ASSIGNMENT
Lines to restate from the data below: from the one containing "Condition 5 requires" to the one containing "Frequency (Hz) |", both included. Give them again exactly, and only them.

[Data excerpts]
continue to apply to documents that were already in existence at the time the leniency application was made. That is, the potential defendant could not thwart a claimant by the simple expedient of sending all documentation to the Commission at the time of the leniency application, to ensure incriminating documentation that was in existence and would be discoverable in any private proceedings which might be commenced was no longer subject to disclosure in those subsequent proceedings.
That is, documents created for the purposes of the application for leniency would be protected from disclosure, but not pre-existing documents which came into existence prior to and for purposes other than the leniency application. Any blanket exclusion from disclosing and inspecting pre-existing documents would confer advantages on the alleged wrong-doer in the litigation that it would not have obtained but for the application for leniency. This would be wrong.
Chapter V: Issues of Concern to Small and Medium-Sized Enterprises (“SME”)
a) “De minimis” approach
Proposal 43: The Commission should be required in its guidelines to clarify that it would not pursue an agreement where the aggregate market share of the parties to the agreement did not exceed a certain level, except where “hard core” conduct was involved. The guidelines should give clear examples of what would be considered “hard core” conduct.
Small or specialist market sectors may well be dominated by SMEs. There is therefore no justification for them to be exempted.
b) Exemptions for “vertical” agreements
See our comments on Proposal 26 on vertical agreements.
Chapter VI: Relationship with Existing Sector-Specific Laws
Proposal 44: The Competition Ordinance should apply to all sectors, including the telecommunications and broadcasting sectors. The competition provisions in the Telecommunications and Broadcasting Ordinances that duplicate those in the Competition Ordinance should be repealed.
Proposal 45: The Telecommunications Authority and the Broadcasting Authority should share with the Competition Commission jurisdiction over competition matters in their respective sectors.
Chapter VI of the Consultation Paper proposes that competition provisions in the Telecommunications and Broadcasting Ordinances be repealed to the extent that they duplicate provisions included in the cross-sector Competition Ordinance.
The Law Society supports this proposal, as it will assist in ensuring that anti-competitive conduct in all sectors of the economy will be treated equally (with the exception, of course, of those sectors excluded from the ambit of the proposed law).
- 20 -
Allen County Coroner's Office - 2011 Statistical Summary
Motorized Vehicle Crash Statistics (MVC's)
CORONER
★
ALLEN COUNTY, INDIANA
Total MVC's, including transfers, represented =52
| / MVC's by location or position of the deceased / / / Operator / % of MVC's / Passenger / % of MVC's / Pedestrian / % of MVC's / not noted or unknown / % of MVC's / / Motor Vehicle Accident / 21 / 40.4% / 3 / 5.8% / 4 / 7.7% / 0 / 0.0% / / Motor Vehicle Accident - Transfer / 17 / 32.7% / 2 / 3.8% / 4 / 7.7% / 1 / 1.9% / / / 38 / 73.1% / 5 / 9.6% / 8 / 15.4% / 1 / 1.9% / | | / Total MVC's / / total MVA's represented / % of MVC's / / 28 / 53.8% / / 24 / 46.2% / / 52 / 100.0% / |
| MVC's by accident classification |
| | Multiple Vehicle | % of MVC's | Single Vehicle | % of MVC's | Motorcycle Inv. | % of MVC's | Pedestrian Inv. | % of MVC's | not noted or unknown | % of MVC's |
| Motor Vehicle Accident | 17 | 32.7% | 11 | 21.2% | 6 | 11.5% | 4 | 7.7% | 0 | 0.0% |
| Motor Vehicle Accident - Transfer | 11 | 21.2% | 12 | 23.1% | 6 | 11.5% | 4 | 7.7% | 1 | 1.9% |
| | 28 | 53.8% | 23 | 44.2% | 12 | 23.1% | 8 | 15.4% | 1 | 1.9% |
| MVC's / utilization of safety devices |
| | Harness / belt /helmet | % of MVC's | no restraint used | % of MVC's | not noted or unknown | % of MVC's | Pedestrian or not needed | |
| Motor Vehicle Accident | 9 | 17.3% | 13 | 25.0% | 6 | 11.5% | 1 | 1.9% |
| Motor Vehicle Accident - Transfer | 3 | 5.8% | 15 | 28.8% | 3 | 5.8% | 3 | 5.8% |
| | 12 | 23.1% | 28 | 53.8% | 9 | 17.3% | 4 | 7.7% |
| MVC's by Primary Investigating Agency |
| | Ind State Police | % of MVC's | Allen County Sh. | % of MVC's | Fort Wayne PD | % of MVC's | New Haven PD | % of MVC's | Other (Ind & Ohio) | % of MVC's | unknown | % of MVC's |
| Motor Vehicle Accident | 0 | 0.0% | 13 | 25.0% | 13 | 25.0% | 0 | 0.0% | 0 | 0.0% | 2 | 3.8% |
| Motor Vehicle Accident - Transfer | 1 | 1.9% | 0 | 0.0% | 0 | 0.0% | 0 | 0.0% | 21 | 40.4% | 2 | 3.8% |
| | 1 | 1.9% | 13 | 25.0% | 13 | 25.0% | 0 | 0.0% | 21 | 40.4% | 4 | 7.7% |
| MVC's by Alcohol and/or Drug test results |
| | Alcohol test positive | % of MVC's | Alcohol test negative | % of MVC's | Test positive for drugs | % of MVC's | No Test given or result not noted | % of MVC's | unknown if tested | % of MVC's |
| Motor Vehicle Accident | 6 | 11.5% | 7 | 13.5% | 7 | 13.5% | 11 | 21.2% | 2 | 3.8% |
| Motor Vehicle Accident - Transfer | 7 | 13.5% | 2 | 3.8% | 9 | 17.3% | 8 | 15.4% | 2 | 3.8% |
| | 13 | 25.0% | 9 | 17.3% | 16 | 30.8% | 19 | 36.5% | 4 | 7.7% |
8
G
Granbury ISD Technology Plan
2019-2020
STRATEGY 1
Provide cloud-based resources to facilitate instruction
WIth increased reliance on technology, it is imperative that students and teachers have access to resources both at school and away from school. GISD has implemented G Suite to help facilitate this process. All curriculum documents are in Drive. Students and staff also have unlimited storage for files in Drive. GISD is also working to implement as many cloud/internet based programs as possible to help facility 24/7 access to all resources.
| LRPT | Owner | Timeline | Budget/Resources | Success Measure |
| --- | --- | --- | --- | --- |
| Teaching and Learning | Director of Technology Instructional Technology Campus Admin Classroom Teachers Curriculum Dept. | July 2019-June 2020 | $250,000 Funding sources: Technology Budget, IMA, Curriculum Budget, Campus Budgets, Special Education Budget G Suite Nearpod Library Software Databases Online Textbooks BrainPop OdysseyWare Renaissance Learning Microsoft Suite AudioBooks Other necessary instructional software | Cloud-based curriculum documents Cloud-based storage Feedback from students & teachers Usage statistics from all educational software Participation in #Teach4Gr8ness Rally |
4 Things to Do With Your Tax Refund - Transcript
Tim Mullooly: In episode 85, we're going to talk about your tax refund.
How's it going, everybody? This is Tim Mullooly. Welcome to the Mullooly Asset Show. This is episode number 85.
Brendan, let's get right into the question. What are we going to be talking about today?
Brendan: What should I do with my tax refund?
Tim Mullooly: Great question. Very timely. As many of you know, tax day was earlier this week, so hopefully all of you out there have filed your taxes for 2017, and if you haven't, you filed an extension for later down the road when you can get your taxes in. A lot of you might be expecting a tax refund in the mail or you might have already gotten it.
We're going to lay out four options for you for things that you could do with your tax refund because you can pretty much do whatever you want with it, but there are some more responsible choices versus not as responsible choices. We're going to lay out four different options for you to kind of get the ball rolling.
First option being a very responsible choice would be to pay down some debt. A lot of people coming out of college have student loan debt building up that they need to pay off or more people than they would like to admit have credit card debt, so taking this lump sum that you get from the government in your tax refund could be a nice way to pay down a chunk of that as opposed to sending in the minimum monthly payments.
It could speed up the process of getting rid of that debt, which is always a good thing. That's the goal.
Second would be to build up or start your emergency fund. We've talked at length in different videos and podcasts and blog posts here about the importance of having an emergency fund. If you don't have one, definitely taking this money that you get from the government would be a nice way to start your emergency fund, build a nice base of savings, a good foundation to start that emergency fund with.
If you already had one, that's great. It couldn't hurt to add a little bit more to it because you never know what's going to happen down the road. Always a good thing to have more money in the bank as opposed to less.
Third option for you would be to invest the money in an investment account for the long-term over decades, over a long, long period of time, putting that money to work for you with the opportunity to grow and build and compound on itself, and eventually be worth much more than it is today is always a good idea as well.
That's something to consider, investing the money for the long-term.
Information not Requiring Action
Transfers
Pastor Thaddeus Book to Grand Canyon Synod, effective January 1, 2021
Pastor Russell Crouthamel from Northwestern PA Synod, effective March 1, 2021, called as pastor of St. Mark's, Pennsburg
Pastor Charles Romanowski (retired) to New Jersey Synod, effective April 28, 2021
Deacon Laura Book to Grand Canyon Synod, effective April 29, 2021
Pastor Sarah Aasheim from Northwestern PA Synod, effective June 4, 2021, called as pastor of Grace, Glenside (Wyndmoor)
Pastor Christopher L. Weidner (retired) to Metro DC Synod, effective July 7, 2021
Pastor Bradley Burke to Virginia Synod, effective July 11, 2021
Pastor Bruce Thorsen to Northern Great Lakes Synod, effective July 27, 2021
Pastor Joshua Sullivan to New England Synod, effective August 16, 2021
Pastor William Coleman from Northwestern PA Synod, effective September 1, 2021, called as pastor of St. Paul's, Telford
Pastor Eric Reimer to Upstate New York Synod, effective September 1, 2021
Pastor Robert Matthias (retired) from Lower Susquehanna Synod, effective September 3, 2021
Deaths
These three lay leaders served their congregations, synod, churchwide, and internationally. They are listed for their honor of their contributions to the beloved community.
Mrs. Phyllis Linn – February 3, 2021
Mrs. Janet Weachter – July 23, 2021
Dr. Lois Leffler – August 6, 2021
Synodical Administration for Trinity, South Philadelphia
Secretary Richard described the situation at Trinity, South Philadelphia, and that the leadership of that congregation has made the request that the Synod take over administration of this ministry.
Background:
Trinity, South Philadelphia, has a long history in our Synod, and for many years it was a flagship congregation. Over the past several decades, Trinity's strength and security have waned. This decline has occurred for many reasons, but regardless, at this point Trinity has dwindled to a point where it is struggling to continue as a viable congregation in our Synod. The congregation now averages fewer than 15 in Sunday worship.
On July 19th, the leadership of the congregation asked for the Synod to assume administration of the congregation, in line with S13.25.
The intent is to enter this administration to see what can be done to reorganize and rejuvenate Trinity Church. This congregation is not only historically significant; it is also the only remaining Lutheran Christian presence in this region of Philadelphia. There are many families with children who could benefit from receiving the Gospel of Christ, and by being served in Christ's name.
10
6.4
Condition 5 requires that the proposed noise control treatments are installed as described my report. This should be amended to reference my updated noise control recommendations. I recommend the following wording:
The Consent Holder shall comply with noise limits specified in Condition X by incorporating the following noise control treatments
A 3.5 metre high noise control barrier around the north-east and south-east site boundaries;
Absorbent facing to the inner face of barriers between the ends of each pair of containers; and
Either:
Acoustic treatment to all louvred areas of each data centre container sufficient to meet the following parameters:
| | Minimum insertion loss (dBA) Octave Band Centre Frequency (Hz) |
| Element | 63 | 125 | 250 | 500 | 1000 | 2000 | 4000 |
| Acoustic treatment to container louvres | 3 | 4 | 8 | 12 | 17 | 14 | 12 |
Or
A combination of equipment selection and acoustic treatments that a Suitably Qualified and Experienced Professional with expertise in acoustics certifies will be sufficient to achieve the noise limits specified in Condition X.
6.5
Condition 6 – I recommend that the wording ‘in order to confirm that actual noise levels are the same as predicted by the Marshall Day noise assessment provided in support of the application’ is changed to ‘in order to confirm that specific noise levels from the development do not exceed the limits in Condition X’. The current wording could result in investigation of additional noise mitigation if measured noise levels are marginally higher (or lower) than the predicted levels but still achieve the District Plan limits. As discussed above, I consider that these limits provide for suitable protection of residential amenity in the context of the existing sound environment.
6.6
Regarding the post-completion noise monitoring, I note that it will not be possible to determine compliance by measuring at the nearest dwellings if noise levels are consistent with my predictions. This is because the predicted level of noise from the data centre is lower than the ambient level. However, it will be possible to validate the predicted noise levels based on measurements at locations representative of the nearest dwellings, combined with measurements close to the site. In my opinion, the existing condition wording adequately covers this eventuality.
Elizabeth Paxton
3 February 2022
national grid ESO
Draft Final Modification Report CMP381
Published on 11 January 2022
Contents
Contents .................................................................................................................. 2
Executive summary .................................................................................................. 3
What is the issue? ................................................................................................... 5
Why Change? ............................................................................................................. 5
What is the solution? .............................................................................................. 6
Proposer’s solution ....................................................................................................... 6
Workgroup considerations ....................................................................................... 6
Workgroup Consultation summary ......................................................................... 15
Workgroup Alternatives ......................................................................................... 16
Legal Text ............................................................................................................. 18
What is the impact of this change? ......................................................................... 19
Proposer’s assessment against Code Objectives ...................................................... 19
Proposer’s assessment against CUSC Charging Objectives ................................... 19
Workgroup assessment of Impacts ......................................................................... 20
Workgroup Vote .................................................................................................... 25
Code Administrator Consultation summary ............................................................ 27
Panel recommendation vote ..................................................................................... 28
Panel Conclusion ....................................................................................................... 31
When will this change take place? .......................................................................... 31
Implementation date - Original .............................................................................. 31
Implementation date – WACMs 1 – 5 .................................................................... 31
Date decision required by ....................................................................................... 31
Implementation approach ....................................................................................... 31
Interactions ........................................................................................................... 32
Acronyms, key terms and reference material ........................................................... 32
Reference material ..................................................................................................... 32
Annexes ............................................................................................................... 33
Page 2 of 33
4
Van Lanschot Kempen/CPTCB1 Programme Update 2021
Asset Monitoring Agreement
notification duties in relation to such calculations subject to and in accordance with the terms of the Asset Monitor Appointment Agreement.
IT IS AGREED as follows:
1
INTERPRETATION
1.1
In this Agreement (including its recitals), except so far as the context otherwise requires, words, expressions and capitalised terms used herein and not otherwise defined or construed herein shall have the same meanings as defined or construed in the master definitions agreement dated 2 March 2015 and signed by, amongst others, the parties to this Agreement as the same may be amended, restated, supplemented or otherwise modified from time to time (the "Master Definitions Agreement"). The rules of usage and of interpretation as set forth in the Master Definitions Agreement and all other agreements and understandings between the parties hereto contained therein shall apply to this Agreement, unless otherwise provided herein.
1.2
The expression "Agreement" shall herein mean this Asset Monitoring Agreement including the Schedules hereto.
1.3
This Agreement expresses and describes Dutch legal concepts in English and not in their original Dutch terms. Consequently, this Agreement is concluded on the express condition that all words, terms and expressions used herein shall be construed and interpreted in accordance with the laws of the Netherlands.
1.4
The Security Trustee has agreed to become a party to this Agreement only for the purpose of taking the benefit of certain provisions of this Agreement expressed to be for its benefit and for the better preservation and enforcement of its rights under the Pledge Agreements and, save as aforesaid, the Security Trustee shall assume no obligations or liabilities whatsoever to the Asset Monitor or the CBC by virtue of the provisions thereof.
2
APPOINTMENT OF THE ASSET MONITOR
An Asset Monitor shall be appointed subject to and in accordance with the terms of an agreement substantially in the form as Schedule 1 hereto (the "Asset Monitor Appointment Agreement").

EXERCISE RESULT
Condition 5 requires that the proposed noise control treatments are installed as described my report. This should be amended to reference my updated noise control recommendations. I recommend the following wording:
The Consent Holder shall comply with noise limits specified in Condition X by incorporating the following noise control treatments
A 3.5 metre high noise control barrier around the north-east and south-east site boundaries;
Absorbent facing to the inner face of barriers between the ends of each pair of containers; and
Either:
Acoustic treatment to all louvred areas of each data centre container sufficient to meet the following parameters:
| | Minimum insertion loss (dBA) Octave Band Centre Frequency (Hz) |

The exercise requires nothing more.